PROBLEM TO SOLVE
Output as a Markdown table the lines from the records below, beginning at the line containing "Настоячі рішення під" and continuing through the line containing "логістичним викликам.", with blank lines omitted. Put a running row number in a column headed Row and the line itself in a column headed Text Line.

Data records
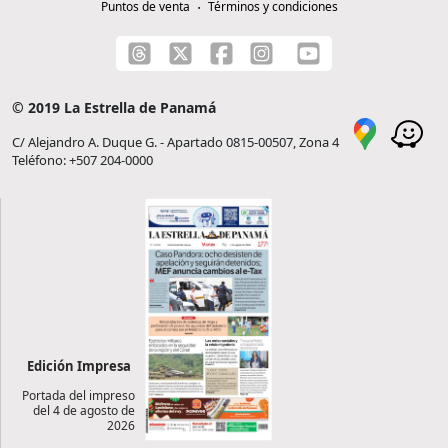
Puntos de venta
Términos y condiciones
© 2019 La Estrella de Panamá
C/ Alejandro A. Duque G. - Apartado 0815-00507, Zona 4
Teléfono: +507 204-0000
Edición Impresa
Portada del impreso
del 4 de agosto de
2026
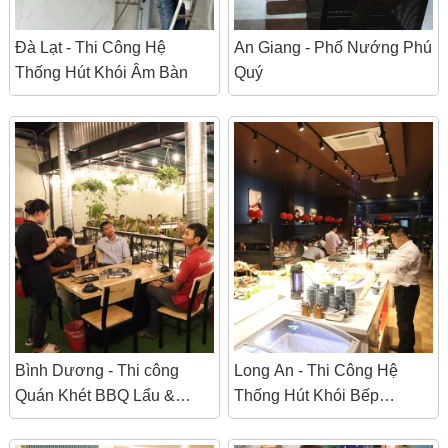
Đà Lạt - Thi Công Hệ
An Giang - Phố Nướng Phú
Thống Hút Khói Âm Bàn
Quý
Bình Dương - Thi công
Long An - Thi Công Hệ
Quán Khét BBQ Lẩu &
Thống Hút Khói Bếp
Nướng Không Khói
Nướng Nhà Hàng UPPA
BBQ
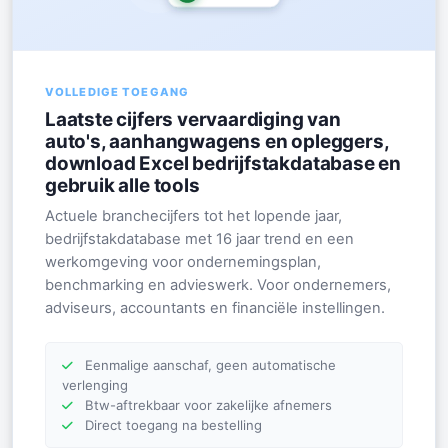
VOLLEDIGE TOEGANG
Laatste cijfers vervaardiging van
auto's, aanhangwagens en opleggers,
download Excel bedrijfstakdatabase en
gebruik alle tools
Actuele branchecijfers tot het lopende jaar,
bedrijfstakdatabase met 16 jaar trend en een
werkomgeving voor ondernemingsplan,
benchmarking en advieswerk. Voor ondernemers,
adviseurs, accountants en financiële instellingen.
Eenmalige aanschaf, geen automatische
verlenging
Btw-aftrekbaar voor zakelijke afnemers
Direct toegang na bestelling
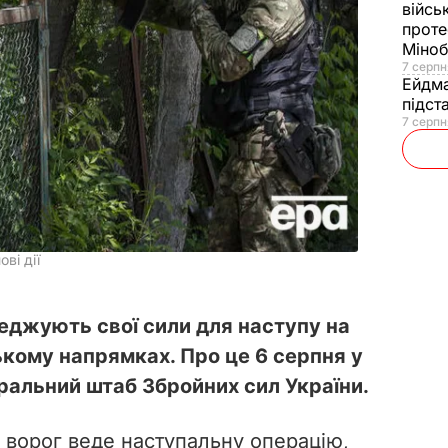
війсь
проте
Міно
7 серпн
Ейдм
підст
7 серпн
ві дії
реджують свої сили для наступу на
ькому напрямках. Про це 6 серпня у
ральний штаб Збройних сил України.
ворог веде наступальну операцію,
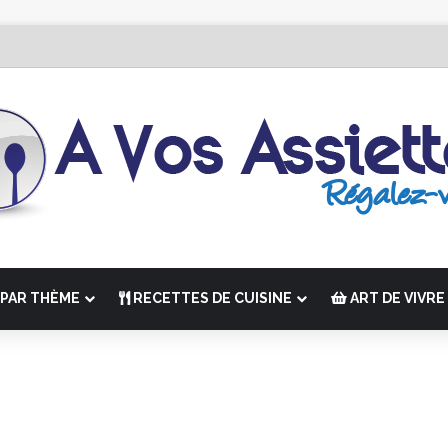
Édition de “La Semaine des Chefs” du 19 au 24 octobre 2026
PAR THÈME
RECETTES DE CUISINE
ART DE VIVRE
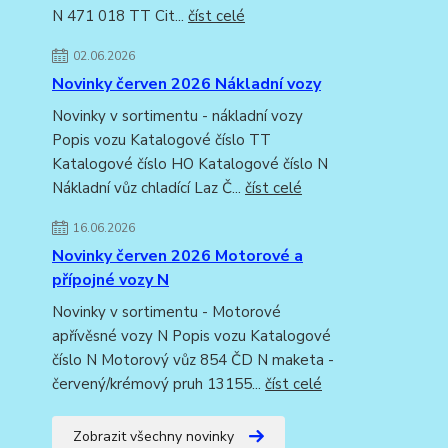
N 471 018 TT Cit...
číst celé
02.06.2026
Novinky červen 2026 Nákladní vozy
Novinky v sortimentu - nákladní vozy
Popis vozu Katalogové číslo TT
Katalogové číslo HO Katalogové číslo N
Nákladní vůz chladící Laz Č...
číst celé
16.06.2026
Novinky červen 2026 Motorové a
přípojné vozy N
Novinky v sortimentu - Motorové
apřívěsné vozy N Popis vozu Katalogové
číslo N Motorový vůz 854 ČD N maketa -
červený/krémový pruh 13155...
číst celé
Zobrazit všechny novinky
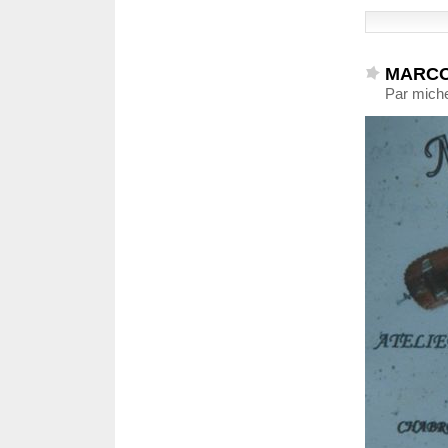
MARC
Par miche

...

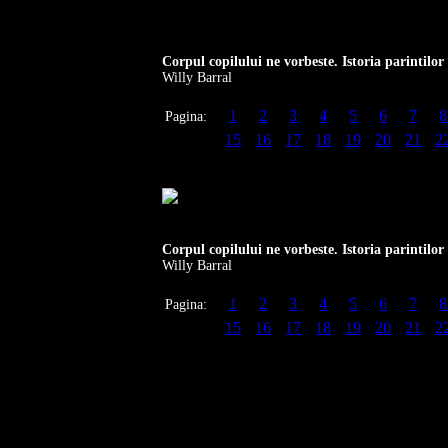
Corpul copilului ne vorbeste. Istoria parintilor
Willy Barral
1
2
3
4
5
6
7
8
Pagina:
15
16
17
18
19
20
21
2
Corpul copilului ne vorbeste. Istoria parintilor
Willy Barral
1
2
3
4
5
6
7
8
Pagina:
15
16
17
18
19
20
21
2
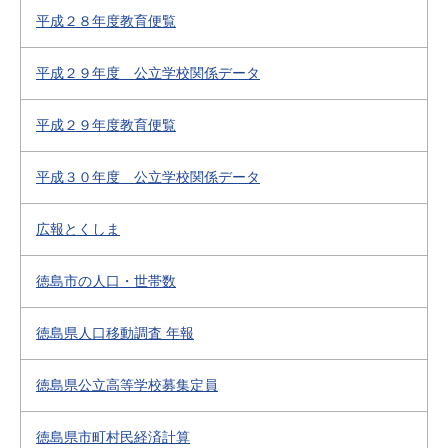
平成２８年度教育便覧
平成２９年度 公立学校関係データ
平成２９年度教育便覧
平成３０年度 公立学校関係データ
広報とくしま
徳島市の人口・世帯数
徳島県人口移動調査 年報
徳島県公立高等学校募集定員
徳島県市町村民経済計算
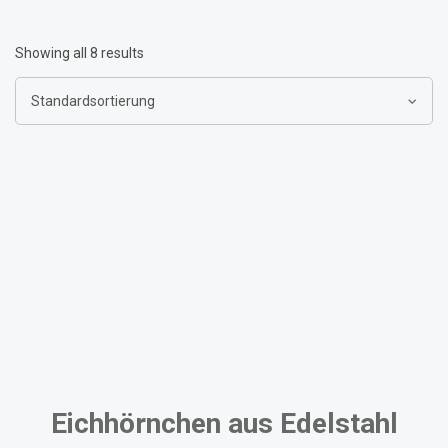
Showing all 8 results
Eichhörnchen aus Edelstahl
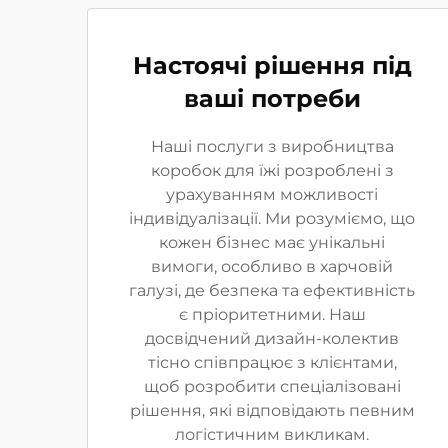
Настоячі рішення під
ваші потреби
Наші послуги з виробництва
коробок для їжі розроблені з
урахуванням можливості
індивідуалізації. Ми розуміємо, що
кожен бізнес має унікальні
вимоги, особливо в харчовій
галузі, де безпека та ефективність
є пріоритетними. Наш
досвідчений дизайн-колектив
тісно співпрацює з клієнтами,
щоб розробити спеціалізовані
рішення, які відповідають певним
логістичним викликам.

TASK SOLUTION
| Row | Text Line |
|---|---|
| 1 | Настоячі рішення під |
| 2 | ваші потреби |
| 3 | Наші послуги з виробництва |
| 4 | коробок для їжі розроблені з |
| 5 | урахуванням можливості |
| 6 | індивідуалізації. Ми розуміємо, що |
| 7 | кожен бізнес має унікальні |
| 8 | вимоги, особливо в харчовій |
| 9 | галузі, де безпека та ефективність |
| 10 | є пріоритетними. Наш |
| 11 | досвідчений дизайн-колектив |
| 12 | тісно співпрацює з клієнтами, |
| 13 | щоб розробити спеціалізовані |
| 14 | рішення, які відповідають певним |
| 15 | логістичним викликам. |